I only just started but the amount of "raw()" I have to insert into my
app seems excessive.
Unfortunately, there's no way to know if a string is a literal or not,
short of parsing the Ruby, and considering the sheer number of string
literals in Ruby, that seems very infeasible.
/Jonas
P.S.: off the top of my head:
"word"
'word'
%(word)
%[word]
%{word}
%q(word)
%q[word]
%q{word}
%Q(word)
%Q[word]
%Q{word}
<<STRING
word
STRING
<<-STRING
word
STRING
etc...
Making the switch to HTML-safety is quite a pain. The grass is greener
on the other side, though!
You mark just a handful of strings as <%= raw ... %> instead of almost
every string as <%= h ... %> -- less work down the line, plus no
lingering XSS worries.
What is the reason that #tainted? wouldn't suffice? Basically, all
tainted strings are HTML escaped; if you wish to circumvent this, mark
your strings as untainted with String#untaint. It seems to me that
#html_safe tries to replicate functionality which is already present
(and more powerful) within Ruby itself.
If you are certain that your string is safe, then you can mark it as html_safe by doing this:
<%= link_to " bla".html_safe, path %>
Prem, yes. The original poster's concern is that literal strings are
already known to be HTML-safe, so having to state it again is annoying
and not DRY.
What is the reason that #tainted? wouldn't suffice? Basically, all
tainted strings are HTML escaped; if you wish to circumvent this, mark
your strings as untainted with String#untaint. It seems to me that
#html_safe tries to replicate functionality which is already present
(and more powerful) within Ruby itself.
Should I cook up a patch for this?
The problem with tainted is that it's a single flag for everybody to
share. It may have different meanings in different libraries.

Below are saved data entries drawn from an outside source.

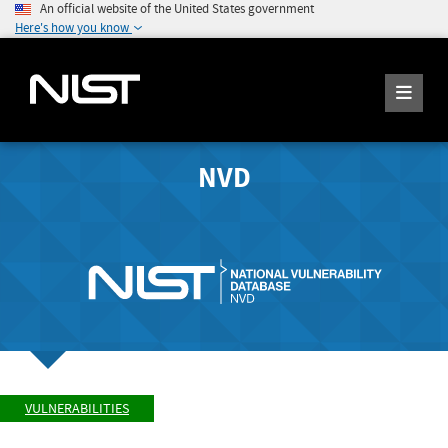
An official website of the United States government
Here's how you know
NVD
VULNERABILITIES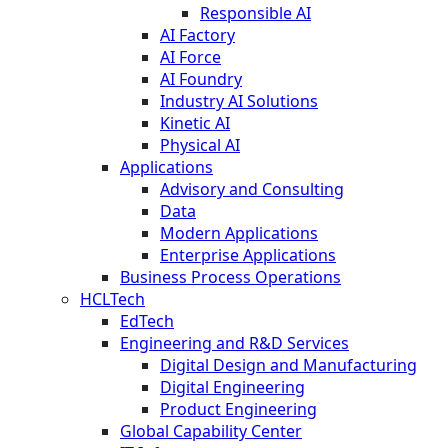
Responsible AI
AI Factory
AI Force
AI Foundry
Industry AI Solutions
Kinetic AI
Physical AI
Applications
Advisory and Consulting
Data
Modern Applications
Enterprise Applications
Business Process Operations
HCLTech
EdTech
Engineering and R&D Services
Digital Design and Manufacturing
Digital Engineering
Product Engineering
Global Capability Center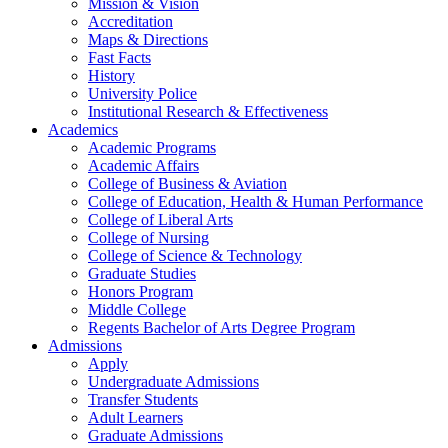
Mission & Vision
Accreditation
Maps & Directions
Fast Facts
History
University Police
Institutional Research & Effectiveness
Academics
Academic Programs
Academic Affairs
College of Business & Aviation
College of Education, Health & Human Performance
College of Liberal Arts
College of Nursing
College of Science & Technology
Graduate Studies
Honors Program
Middle College
Regents Bachelor of Arts Degree Program
Admissions
Apply
Undergraduate Admissions
Transfer Students
Adult Learners
Graduate Admissions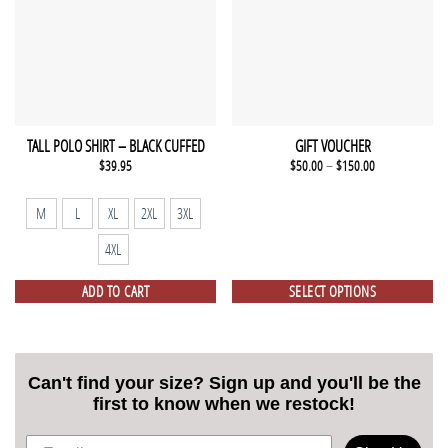
TALL POLO SHIRT – BLACK CUFFED
GIFT VOUCHER
$
39.95
$
50.00
–
$
150.00
M
L
XL
2XL
3XL
4XL
ADD TO CART
SELECT OPTIONS
Can't find your size? Sign up and you'll be the
first to know when we restock!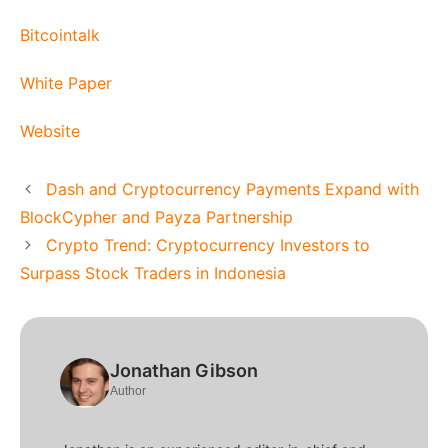
Bitcointalk
White Paper
Website
Dash and Cryptocurrency Payments Expand with
BlockCypher and Payza Partnership
Crypto Trend: Cryptocurrency Investors to
Surpass Stock Traders in Indonesia
Jonathan Gibson
Author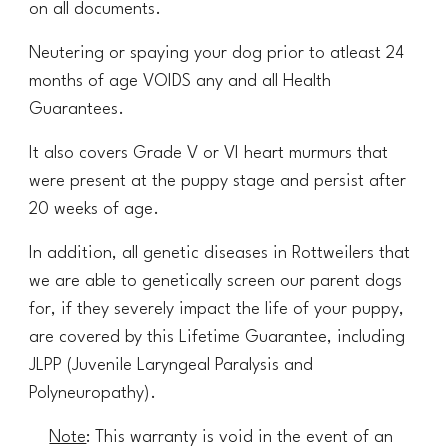
on all documents.
Neutering or spaying your dog prior to atleast 24
months of age VOIDS any and all Health
Guarantees.
It also covers Grade V or VI heart murmurs that
were present at the puppy stage and persist after
20 weeks of age.
In addition, all genetic diseases in Rottweilers that
we are able to genetically screen our parent dogs
for, if they severely impact the life of your puppy,
are covered by this Lifetime Guarantee, including
JLPP (Juvenile Laryngeal Paralysis and
Polyneuropathy).
Note
: This warranty is void in the event of an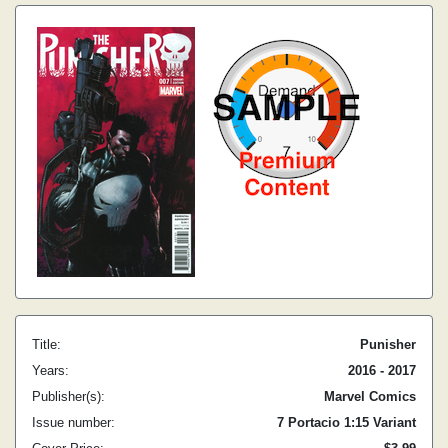
Title:
Punisher
Years:
2016 - 2017
Publisher(s):
Marvel Comics
Issue number:
7 Portacio 1:15 Variant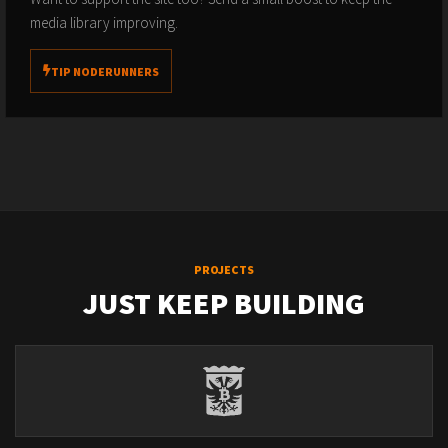
media library improving.
TIP NODERUNNERS
PROJECTS
JUST KEEP BUILDING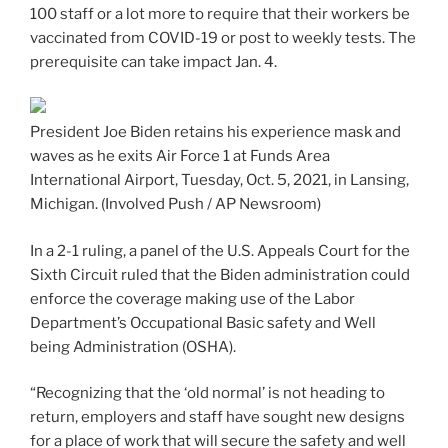
100 staff or a lot more to require that their workers be
vaccinated from COVID-19 or post to weekly tests. The
prerequisite can take impact Jan. 4.
President Joe Biden retains his experience mask and
waves as he exits Air Force 1 at Funds Area
International Airport, Tuesday, Oct. 5, 2021, in Lansing,
Michigan.
(Involved Push / AP Newsroom)
In a 2-1 ruling, a panel of the U.S. Appeals Court for the
Sixth Circuit ruled that the Biden administration could
enforce the coverage making use of the Labor
Department’s Occupational Basic safety and Well
being Administration (OSHA).
“Recognizing that the ‘old normal’ is not heading to
return, employers and staff have sought new designs
for a place of work that will secure the safety and well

Say, a database driver checks taint to see whether strings should be
SQL-escaped.
I think the benefits of using tainting in the common case, 99% of
usage, far outweigh these unlikelihoods though.
That's a valid concern, but I think trying it out is the best approach
-- then we'll se if any problems arise. Having a #html_safe wrapper
around the tainting also yields some flexibility.
That seems reasonable. Perhaps the tainting could be moved higher up
the hierarchy, the ActiveRecord itself? All getters would then return
tainted strings. Would that not suffice?
The main issue with taint is that it’s a blacklist operation. This means that we’d be relying on all libraries that could retrieve persisted user data to properly taint their Strings. In contrast, the html_safe approach assumes that all Strings are unsafe, until they are marked safe.
Rails internally marks its own Strings as safe, which is why you don’t need to mark form_for, link_to, etc. as html_safe.
That seems reasonable. Perhaps the tainting could be moved higher up
the hierarchy, the ActiveRecord itself? All getters would then return
tainted strings. Would that not suffice?
If we used tainting then all it would take is one library to not
return tainted strings, and your application is completely hosed.
It's not just a question of ActiveRecord either. Apps read strings
from memcached, redis, http (dozens of libraries here), one bug here
and you're hosed. The risk outweighs the slim rewards.
Tainting was an alluring option initially, but the more you drill down
into it the more of a red-herring it becomes.